- [LISTED RECORDS]
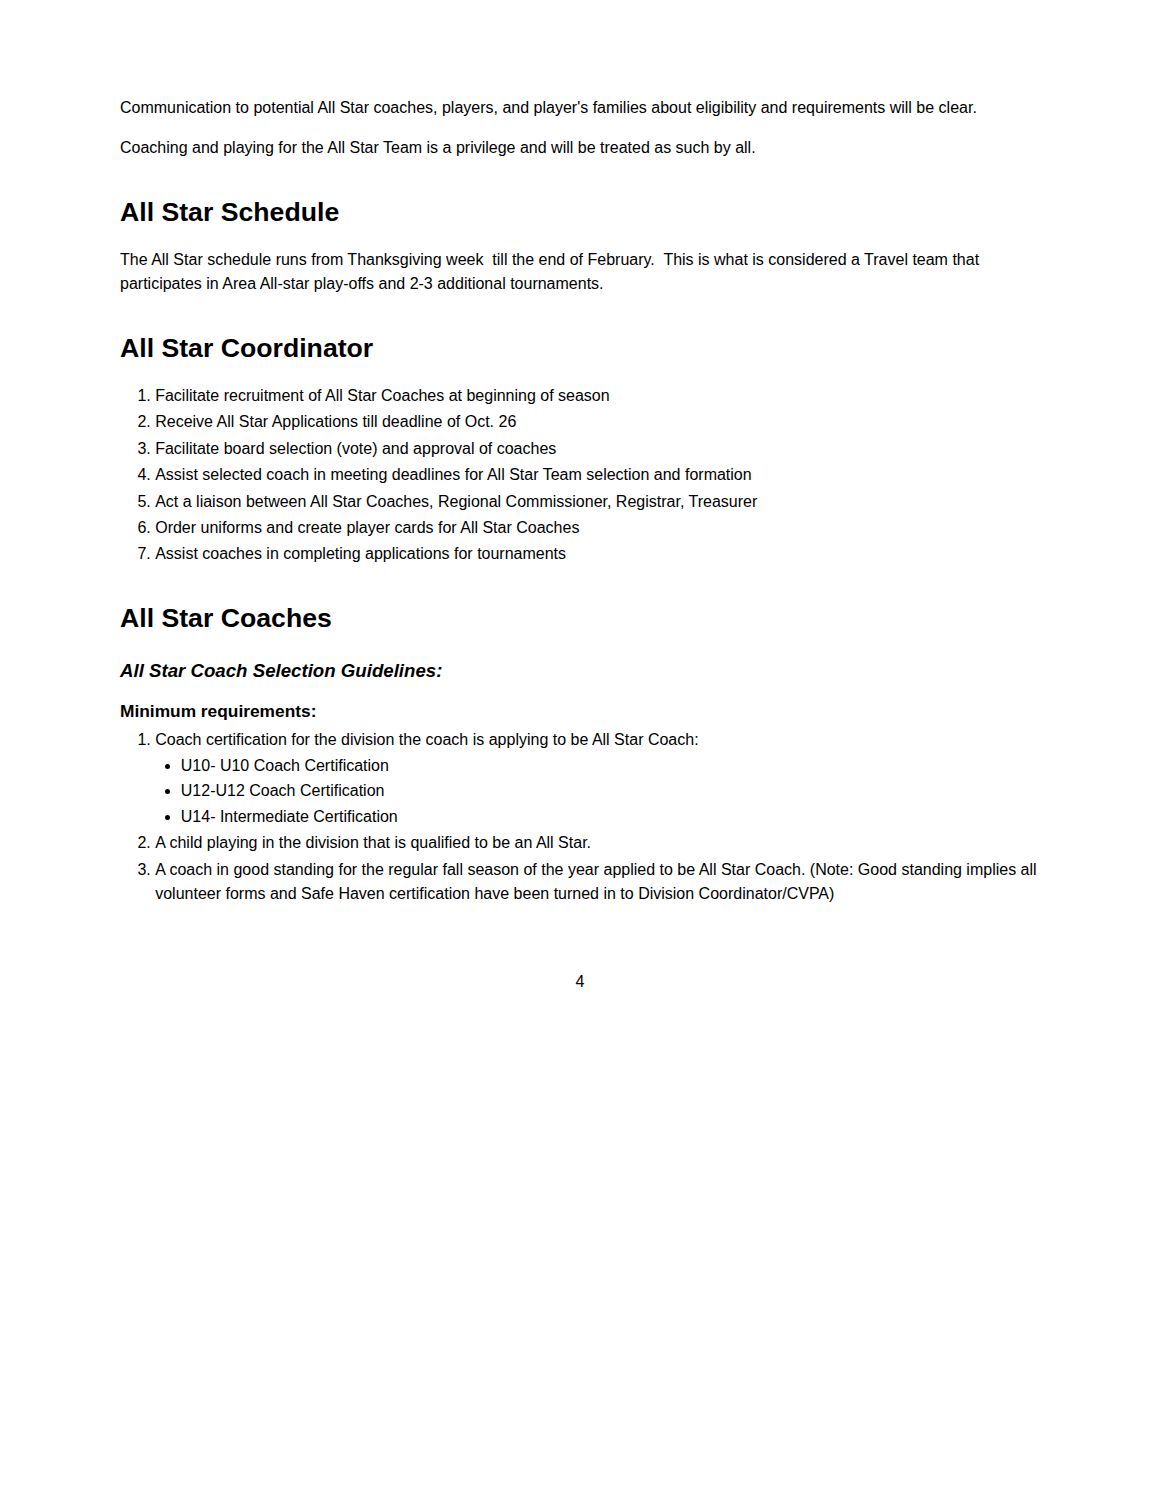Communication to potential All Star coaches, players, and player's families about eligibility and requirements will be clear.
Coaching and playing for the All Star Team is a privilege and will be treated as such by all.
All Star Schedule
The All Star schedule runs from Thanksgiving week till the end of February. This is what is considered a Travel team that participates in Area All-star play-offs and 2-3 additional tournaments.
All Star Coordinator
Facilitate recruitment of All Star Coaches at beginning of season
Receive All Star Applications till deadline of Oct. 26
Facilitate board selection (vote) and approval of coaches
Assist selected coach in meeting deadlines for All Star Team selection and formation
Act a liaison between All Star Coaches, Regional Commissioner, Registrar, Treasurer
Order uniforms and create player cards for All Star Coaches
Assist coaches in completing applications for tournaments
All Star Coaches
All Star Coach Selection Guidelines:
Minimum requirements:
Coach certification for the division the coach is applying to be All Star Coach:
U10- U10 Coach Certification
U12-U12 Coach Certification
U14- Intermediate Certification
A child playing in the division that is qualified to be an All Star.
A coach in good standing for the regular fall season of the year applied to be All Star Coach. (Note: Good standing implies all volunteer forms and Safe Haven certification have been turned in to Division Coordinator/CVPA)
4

- [ASSIGNED TASK]
Scan the material above for lines holding "Assist" and copy each of them.

- [RESULT]
Assist selected coach in meeting deadlines for All Star Team selection and formation
Assist coaches in completing applications for tournaments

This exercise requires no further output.